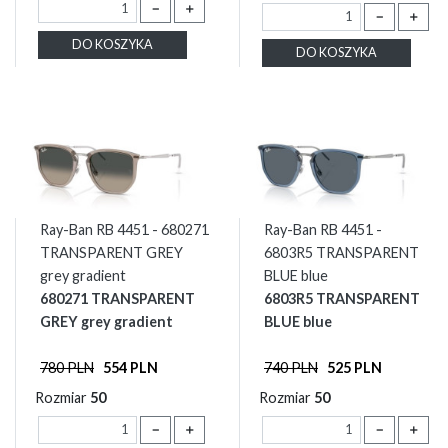
－
＋
－
＋
DO KOSZYKA
DO KOSZYKA
Ray-Ban RB 4451 - 680271
Ray-Ban RB 4451 -
TRANSPARENT GREY
6803R5 TRANSPARENT
grey gradient
BLUE blue
680271 TRANSPARENT
6803R5 TRANSPARENT
GREY grey gradient
BLUE blue
780 PLN
554 PLN
740 PLN
525 PLN
Rozmiar
50
Rozmiar
50
－
＋
－
＋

::::::

WRITTEN TASK. Return a copy of every line in the records that includes the string "TRANSPARENT".

EXERCISE SOLUTION.
TRANSPARENT GREY
6803R5 TRANSPARENT
680271 TRANSPARENT
6803R5 TRANSPARENT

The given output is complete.